Entries supplied:
════════

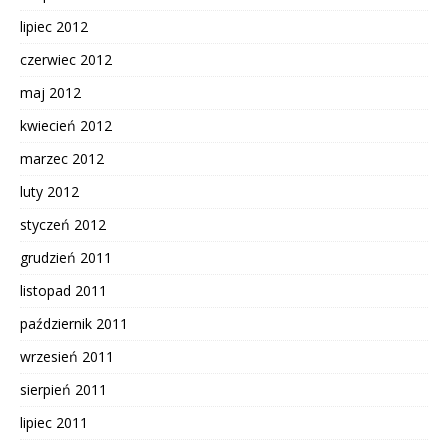
lipiec 2012
czerwiec 2012
maj 2012
kwiecień 2012
marzec 2012
luty 2012
styczeń 2012
grudzień 2011
listopad 2011
październik 2011
wrzesień 2011
sierpień 2011
lipiec 2011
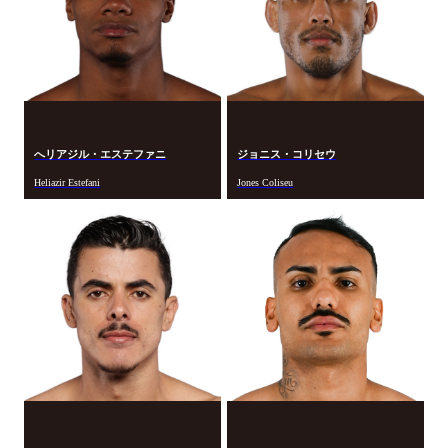
へリアジル・エステファニ
ジョニス・コリセウ
Heliazir Estefani
Jones Coliseu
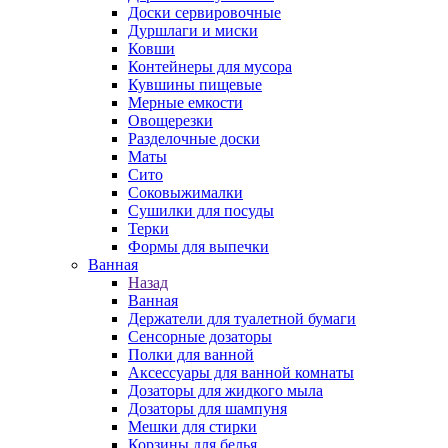
Доски сервировочные
Дуршлаги и миски
Ковши
Контейнеры для мусора
Кувшины пищевые
Мерные емкости
Овощерезки
Разделочные доски
Маты
Сито
Соковыжималки
Сушилки для посуды
Терки
Формы для выпечки
Ванная
Назад
Ванная
Держатели для туалетной бумаги
Сенсорные дозаторы
Полки для ванной
Аксессуары для ванной комнаты
Дозаторы для жидкого мыла
Дозаторы для шампуня
Мешки для стирки
Корзины для белья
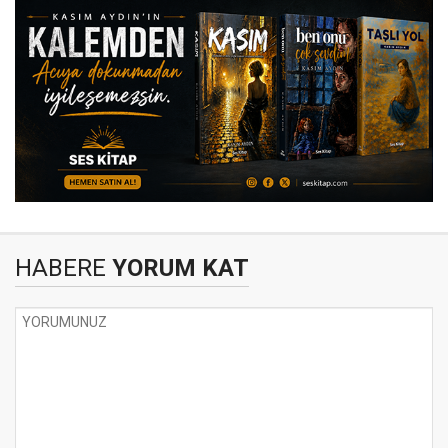
HABERE
YORUM KAT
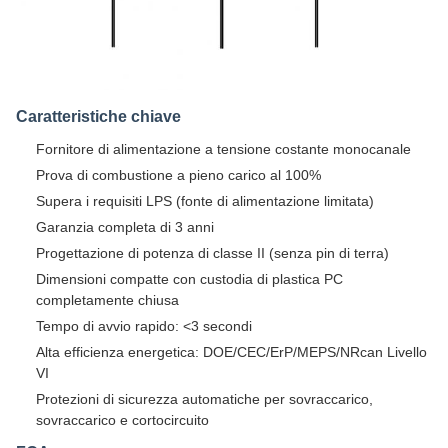
Caratteristiche chiave
Fornitore di alimentazione a tensione costante monocanale
Prova di combustione a pieno carico al 100%
Supera i requisiti LPS (fonte di alimentazione limitata)
Garanzia completa di 3 anni
Progettazione di potenza di classe II (senza pin di terra)
Dimensioni compatte con custodia di plastica PC
completamente chiusa
Tempo di avvio rapido: <3 secondi
Alta efficienza energetica: DOE/CEC/ErP/MEPS/NRcan Livello
VI
Protezioni di sicurezza automatiche per sovraccarico,
sovraccarico e cortocircuito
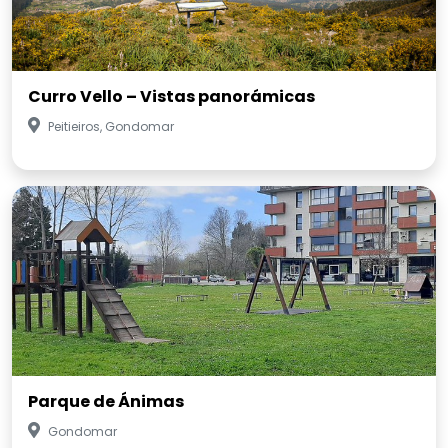
Curro Vello – Vistas panorámicas
Peitieiros, Gondomar
Parque de Ánimas
Gondomar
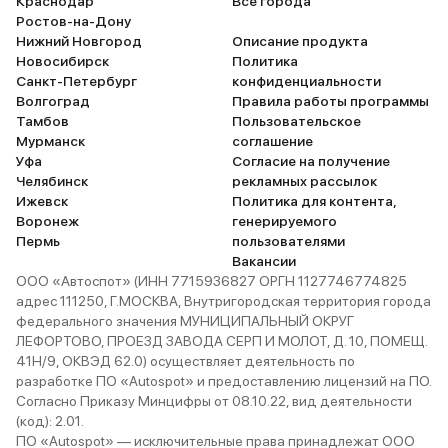
Краснодар
Все города
Ростов-на-Дону
Нижний Новгород
Описание продукта
Новосибирск
Политика
Санкт-Петербург
конфиденциальности
Волгоград
Правила работы программы
Тамбов
Пользовательское
Мурманск
соглашение
Уфа
Согласие на получение
Челябинск
рекламных рассылок
Ижевск
Политика для контента,
Воронеж
генерируемого
Пермь
пользователями
Вакансии
ООО «Автоспот» (ИНН 7715936827 ОРГН 1127746774825
адрес 111250, Г.МОСКВА, Внутригородская территория города
федерального значения МУНИЦИПАЛЬНЫЙ ОКРУГ
ЛЕФОРТОВО, ПРОЕЗД ЗАВОДА СЕРП И МОЛОТ, Д. 10, ПОМЕЩ.
41Н/9, ОКВЭД 62.0) осуществляет деятельность по
разработке ПО «Autospot» и предоставлению лицензий на ПО.
Согласно Приказу Минцифры от 08.10.22, вид деятельности
(код): 2.01.
ПО «Autospot» — исключительные права принадлежат ООО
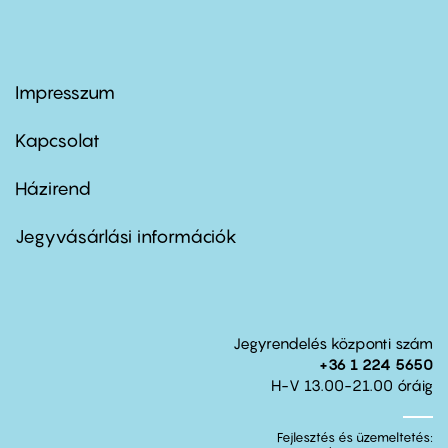
Impresszum
Footer
menu
first
Kapcsolat
Házirend
Footer
menu
second
Jegyvásárlási információk
Jegyrendelés központi szám
+36 1 224 5650
H-V 13.00-21.00 óráig
Fejlesztés és üzemeltetés:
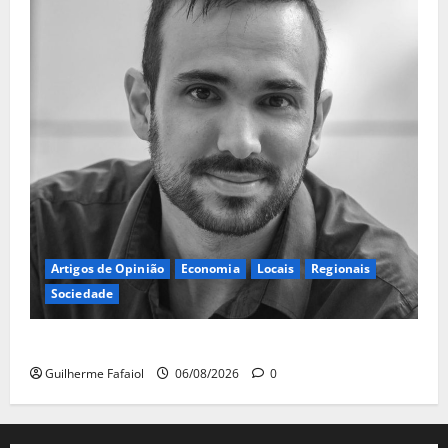
Artigos de Opinião
Economia
Locais
Regionais
Sociedade
A ilusão da falta de casas
Guilherme Fafaiol
06/08/2026
0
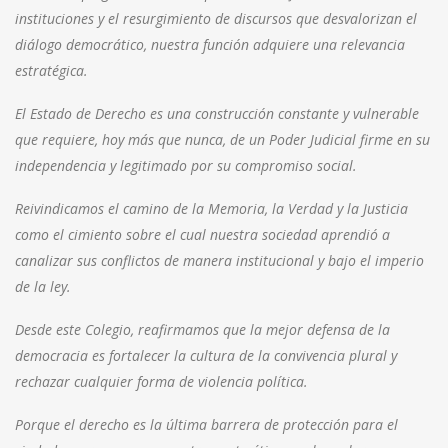
instituciones y el resurgimiento de discursos que desvalorizan el
diálogo democrático, nuestra función adquiere una relevancia
estratégica.
El Estado de Derecho es una construcción constante y vulnerable
que requiere, hoy más que nunca, de un Poder Judicial firme en su
independencia y legitimado por su compromiso social.
Reivindicamos el camino de la Memoria, la Verdad y la Justicia
como el cimiento sobre el cual nuestra sociedad aprendió a
canalizar sus conflictos de manera institucional y bajo el imperio
de la ley.
Desde este Colegio, reafirmamos que la mejor defensa de la
democracia es fortalecer la cultura de la convivencia plural y
rechazar cualquier forma de violencia política.
Porque el derecho es la última barrera de protección para el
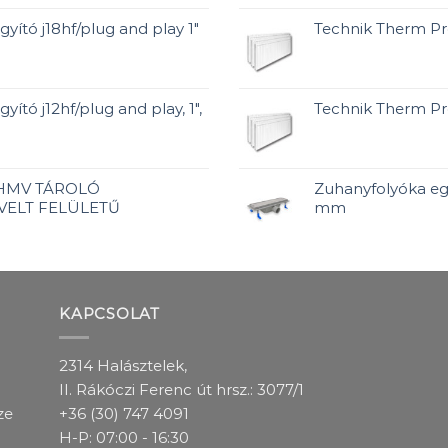
gyító j18hf/plug and play 1"
Technik Therm P
yító j12hf/plug and play, 1",
Technik Therm P
 HMV TÁROLÓ
Zuhanyfolyóka egy
VELT FELÜLETŰ
mm
KAPCSOLAT
2314 Halásztelek,
II. Rákóczi Ferenc út hrsz.: 3077/1
ze
+36 (30) 747 4091
H-P: 07:00 - 16:30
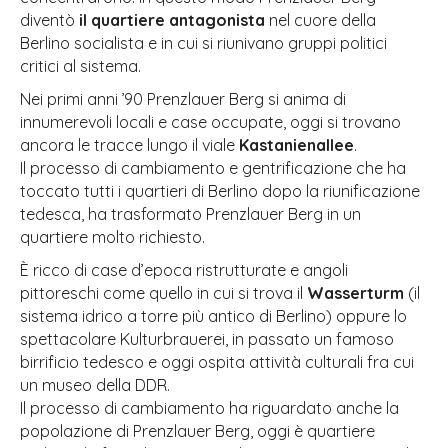
diventò
il quartiere antagonista
nel cuore della
Berlino socialista e in cui si riunivano gruppi politici
critici al sistema.
Nei primi anni ’90 Prenzlauer Berg si anima di
innumerevoli locali e case occupate, oggi si trovano
ancora le tracce lungo il viale
Kastanienallee
.
Il processo di cambiamento e gentrificazione che ha
toccato tutti i quartieri di Berlino dopo la riunificazione
tedesca, ha trasformato Prenzlauer Berg in un
quartiere molto richiesto.
È ricco di case d’epoca ristrutturate e angoli
pittoreschi come quello in cui si trova il
Wasserturm
(il
sistema idrico a torre più antico di Berlino) oppure lo
spettacolare Kulturbrauerei, in passato un famoso
birrificio tedesco e oggi ospita attività culturali fra cui
un museo della DDR.
Il processo di cambiamento ha riguardato anche la
popolazione di Prenzlauer Berg, oggi è quartiere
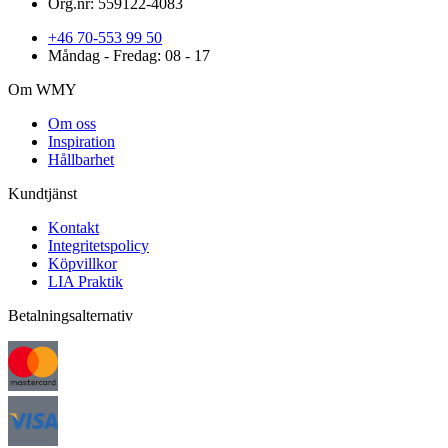
Org.nr: 559122-4083
+46 70-553 99 50
Måndag - Fredag: 08 - 17
Om WMY
Om oss
Inspiration
Hållbarhet
Kundtjänst
Kontakt
Integritetspolicy
Köpvillkor
LIA Praktik
Betalningsalternativ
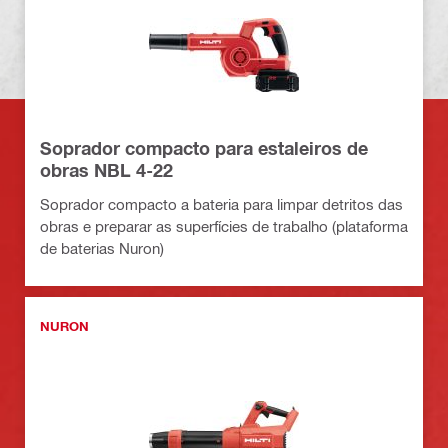
Soprador compacto para estaleiros de
obras NBL 4-22
Soprador compacto a bateria para limpar detritos das
obras e preparar as superfícies de trabalho (plataforma
de baterias Nuron)
NURON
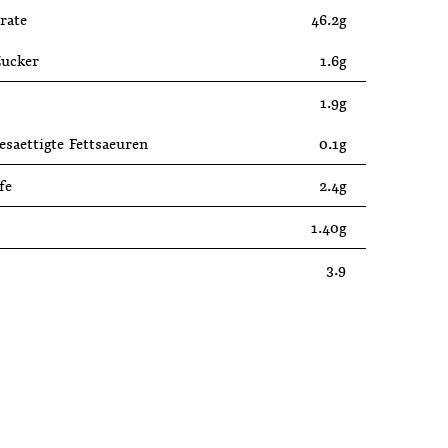
rate
46.2g
Zucker
1.6g
1.9g
esaettigte Fettsaeuren
0.1g
fe
2.4g
1.40g
3.9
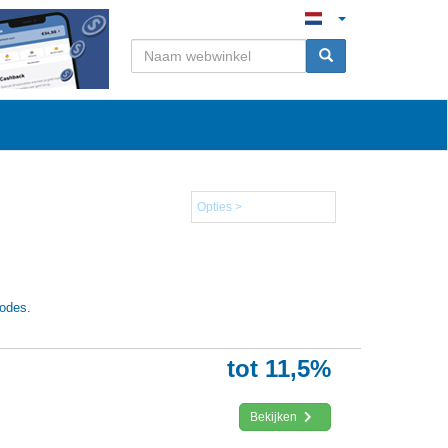
Opties >
codes.
tot 11,5%
Bekijken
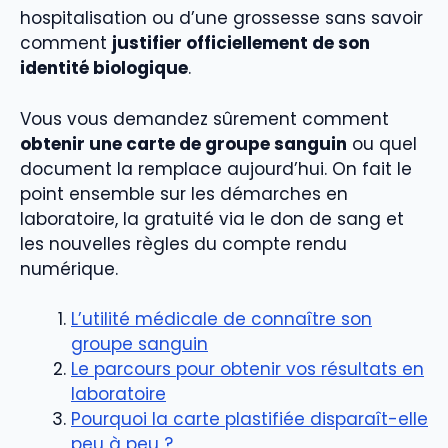
hospitalisation ou d’une grossesse sans savoir
comment
justifier officiellement de son
identité biologique
.
Vous vous demandez sûrement comment
obtenir une carte de groupe sanguin
ou quel
document la remplace aujourd’hui. On fait le
point ensemble sur les démarches en
laboratoire, la gratuité via le don de sang et
les nouvelles règles du compte rendu
numérique.
L’utilité médicale de connaître son
groupe sanguin
Le parcours pour obtenir vos résultats en
laboratoire
Pourquoi la carte plastifiée disparaît-elle
peu à peu ?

════════

Your objective: Whenever the word "groupe" appears in a line above, copy that line.

Task result:
obtenir une carte de groupe sanguin
groupe sanguin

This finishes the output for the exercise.